- Duration: April 16 – December 14, 1978
- Teams: 8
- TV partner: GTV
- Season MVP: Robert Jaworski (Toyota Tamaraws)
- All-Filipino Conference champions: Toyota Tamaraws
- All-Filipino Conference runners-up: Filmanbank Bankers
- Open Conference champions: U/Tex Wranglers
- Open Conference runners-up: Crispa 400
- Invitational championship champions: Toyota Tamaraws
- Invitational championship runners-up: Tanduay Esquires

Seasons
- ← 19771979 →

= 1978 PBA season =

The 1978 PBA season was the fourth season of the Philippine Basketball Association (PBA).

==Executive board==
- Leopoldo L. Prieto (Commissioner)
- Domingo Y. Itchon (President, representing Elizalde & Co., Inc.)
- Dante Silverio (Vice President, representing Delta Motor Corporation)
- Walter Euyang (Treasurer, representing Universal Textile Mills, Inc.)

==Season highlights==
- In a special pre-season event, a Crispa-PBA All-Star series was played, a five-game duel decided by cumulative scores which raked in more funds to the PBA players' trust fund. Crispa won three games but lost by 12 points in the cumulative scoring. On February 26, Crispa beat the PBA-All Stars, 99–90, for a 3–2 victory in a series played in Davao, Iloilo, Cebu and Manila. The All-Stars lineup were Robert Jaworski, Francis Arnaiz, Danny Florencio, Manny Paner, Ramon Fernandez, Rudolf Kutch, Abe King, Estoy Estrada, Jun Papa, Lim Eng Beng, Freddie Webb and Johnny Revilla. Their coach was Dante Silverio.

▬▬▬▬▬▬▬▬▬▬

■ **Problem set**
(1) Can you repeat the stretch of the 1978 PBA season text from "- Domingo Y." through "was Dante Silverio."?
(2) Could you go on with the 1978 PBA season text, starting right after its last sentence?
The records that come next are separate material, unrelated to the 1978 PBA season text.

■ **Source material**
▬▬▬▬▬▬▬▬▬▬

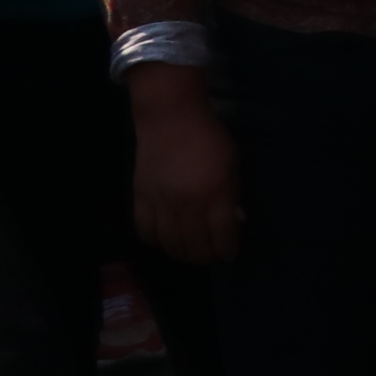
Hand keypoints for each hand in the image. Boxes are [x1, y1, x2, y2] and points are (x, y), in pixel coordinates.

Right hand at [128, 66, 241, 265]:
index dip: (227, 249)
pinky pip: (144, 230)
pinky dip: (155, 240)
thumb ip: (233, 195)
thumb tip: (235, 221)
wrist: (170, 119)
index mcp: (214, 194)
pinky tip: (164, 240)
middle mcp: (186, 203)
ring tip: (190, 253)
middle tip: (210, 256)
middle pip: (194, 244)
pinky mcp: (140, 197)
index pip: (222, 234)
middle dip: (205, 256)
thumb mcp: (232, 164)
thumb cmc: (210, 138)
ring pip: (168, 242)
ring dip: (180, 253)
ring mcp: (160, 202)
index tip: (229, 254)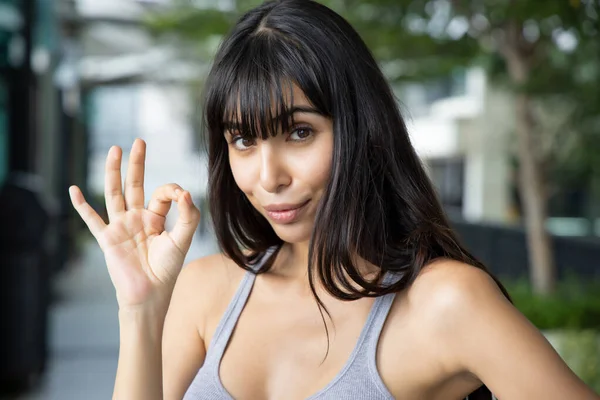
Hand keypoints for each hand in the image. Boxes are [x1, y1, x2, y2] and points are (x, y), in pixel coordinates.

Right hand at [69, 139, 200, 309]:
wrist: (150, 294)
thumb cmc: (167, 270)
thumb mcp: (182, 240)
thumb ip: (187, 216)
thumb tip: (185, 192)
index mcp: (155, 218)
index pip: (161, 194)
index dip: (171, 191)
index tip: (180, 197)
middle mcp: (136, 218)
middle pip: (135, 184)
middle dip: (137, 163)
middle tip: (139, 141)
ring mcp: (120, 226)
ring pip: (114, 193)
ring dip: (114, 172)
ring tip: (115, 149)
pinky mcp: (107, 238)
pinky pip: (92, 220)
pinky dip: (82, 206)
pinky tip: (74, 189)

▬▬▬▬▬▬▬▬▬▬

■ **Results for each task**
(1)
- Domingo Y. Itchon (President, representing Elizalde & Co., Inc.)
- Dante Silverio (Vice President, representing Delta Motor Corporation)
- Walter Euyang (Treasurer, representing Universal Textile Mills, Inc.)

==Season highlights==
- In a special pre-season event, a Crispa-PBA All-Star series was played, a five-game duel decided by cumulative scores which raked in more funds to the PBA players' trust fund. Crispa won three games but lost by 12 points in the cumulative scoring. On February 26, Crispa beat the PBA-All Stars, 99–90, for a 3–2 victory in a series played in Davao, Iloilo, Cebu and Manila. The All-Stars lineup were Robert Jaworski, Francis Arnaiz, Danny Florencio, Manny Paner, Ramon Fernandez, Rudolf Kutch, Abe King, Estoy Estrada, Jun Papa, Lim Eng Beng, Freddie Webb and Johnny Revilla. Their coach was Dante Silverio.

(2)
- Toyota Tamaraws wins the All-Filipino title and their fourth championship, winning in four games over newcomer Filmanbank, which reach the finals in their maiden year.
- In late September, the Toyota Tamaraws with imports Bruce "Sky" King and Carlos Terry, defeated the national teams of Yugoslavia and Canada in exhibition match prior to the World Basketball Championship held in Manila, an event Yugoslavia tops and saw Canada placing fifth.
- U/Tex became the first team to break the monopoly of titles by Toyota and Crispa by winning the Open Conference crown via 3–0 sweep over Crispa 400s. The Wranglers were coach by Tommy Manotoc and reinforced by Glenn McDonald and Byron "Snake" Jones.
- Toyota won their second title of the season by winning the invitational championship against Tanduay Esquires for their 5th PBA crown.

==Opening ceremonies==
The muses for the participating teams are as follows:

| Team | Muse |
|---|---|
| Crispa Redmanizers | Meg Paris |
| Filmanbank | Regina Prada |
| Great Taste Discoverers | Vilma Santos |
| Honda Wildcats | Maria Pilar Menendrez |
| Royal Tru-Orange | Mary Massab (Miss Magnolia) |
| Tanduay ESQ | Maja Bambi Arambulo (Binibining Pilipinas) |
| Toyota Tamaraws | Charo Santos and Dianne Jose |
| U/Tex Wranglers | Monette Arquiza |

==Champions==
- All Filipino Conference: Toyota Tamaraws
- Open Conference: U/Tex Wranglers
- Invitational championship: Toyota Tamaraws
- Team with best win–loss percentage: Toyota Tamaraws (40–15, .727)
- Best Team of the Year: Toyota Tamaraws (2nd)

==Individual awards==
- Most Valuable Player: Robert Jaworski (Toyota)
- Rookie of the Year: Jimmy Manansala (Tanduay)
- Mythical Five:
  - Robert Jaworski (Toyota)
  - Lim Eng Beng (U/Tex)
  - Ramon Fernandez (Toyota)
  - Freddie Hubalde (Crispa)
  - Philip Cezar (Crispa)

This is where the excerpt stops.